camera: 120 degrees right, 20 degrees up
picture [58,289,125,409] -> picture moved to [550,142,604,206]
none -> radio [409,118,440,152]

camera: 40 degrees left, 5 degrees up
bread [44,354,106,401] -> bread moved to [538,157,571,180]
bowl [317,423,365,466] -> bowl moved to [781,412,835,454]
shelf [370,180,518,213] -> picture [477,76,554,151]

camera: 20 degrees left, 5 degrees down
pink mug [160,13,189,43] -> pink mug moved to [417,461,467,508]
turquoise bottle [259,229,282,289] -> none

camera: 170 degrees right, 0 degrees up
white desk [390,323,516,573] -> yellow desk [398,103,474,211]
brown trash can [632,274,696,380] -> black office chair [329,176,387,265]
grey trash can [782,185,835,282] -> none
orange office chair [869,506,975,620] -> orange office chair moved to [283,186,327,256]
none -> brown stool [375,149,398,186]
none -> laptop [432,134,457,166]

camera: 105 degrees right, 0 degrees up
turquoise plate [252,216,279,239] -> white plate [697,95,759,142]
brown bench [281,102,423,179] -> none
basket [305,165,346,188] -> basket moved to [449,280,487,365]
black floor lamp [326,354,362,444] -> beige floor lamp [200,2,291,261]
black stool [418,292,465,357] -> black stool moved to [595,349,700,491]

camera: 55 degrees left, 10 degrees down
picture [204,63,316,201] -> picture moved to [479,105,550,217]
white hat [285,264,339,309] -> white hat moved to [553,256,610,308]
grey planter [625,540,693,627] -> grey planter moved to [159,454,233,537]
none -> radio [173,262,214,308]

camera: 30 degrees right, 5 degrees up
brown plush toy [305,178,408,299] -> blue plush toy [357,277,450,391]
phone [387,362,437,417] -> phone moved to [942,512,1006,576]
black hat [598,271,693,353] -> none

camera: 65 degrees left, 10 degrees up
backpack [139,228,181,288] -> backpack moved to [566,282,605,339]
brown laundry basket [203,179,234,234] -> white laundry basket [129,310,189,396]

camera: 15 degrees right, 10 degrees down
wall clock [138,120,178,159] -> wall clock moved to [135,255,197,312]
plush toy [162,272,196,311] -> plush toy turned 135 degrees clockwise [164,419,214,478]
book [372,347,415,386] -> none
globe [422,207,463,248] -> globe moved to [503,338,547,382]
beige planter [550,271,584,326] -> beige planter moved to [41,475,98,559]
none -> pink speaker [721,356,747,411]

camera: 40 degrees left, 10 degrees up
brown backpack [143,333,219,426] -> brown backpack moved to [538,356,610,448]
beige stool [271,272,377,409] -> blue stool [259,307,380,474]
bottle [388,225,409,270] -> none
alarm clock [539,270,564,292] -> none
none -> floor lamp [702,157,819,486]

+++

# [WHAT NEEDS TO BE DONE]
Each line from the top of the records down to the one with "camera: 65 degrees left, 10 degrees up" must be retyped exactly; include both ends and nothing else.

# [WRITTEN RESPONSE]
camera: 120 degrees right, 20 degrees up
picture [58,289,125,409] -> picture moved to [550,142,604,206]
none -> radio [409,118,440,152]

camera: 40 degrees left, 5 degrees up
bread [44,354,106,401] -> bread moved to [538,157,571,180]
bowl [317,423,365,466] -> bowl moved to [781,412,835,454]
shelf [370,180,518,213] -> picture [477,76,554,151]

camera: 20 degrees left, 5 degrees down
pink mug [160,13,189,43] -> pink mug moved to [417,461,467,508]
turquoise bottle [259,229,282,289] -> none

camera: 170 degrees right, 0 degrees up
white desk [390,323,516,573] -> yellow desk [398,103,474,211]
brown trash can [632,274,696,380] -> black office chair [329,176,387,265]
grey trash can [782,185,835,282] -> none
orange office chair [869,506,975,620] -> orange office chair moved to [283,186,327,256]
none -> brown stool [375,149,398,186]
none -> laptop [432,134,457,166]

camera: 105 degrees right, 0 degrees up
turquoise plate [252,216,279,239] -> white plate [697,95,759,142]
brown bench [281,102,423,179] -> none
basket [305,165,346,188] -> basket moved to [449,280,487,365]
black floor lamp [326,354,362,444] -> beige floor lamp [200,2,291,261]
black stool [418,292,465,357] -> black stool moved to [595,349,700,491]

camera: 55 degrees left, 10 degrees down
picture [204,63,316,201] -> picture moved to [479,105,550,217]
white hat [285,264,339,309] -> white hat moved to [553,256,610,308]
grey planter [625,540,693,627] -> grey planter moved to [159,454,233,537]
none -> radio [173,262,214,308]

camera: 30 degrees right, 5 degrees up
brown plush toy [305,178,408,299] -> blue plush toy [357,277,450,391]
phone [387,362,437,417] -> phone moved to [942,512,1006,576]
black hat [598,271,693,353] -> none

camera: 65 degrees left, 10 degrees up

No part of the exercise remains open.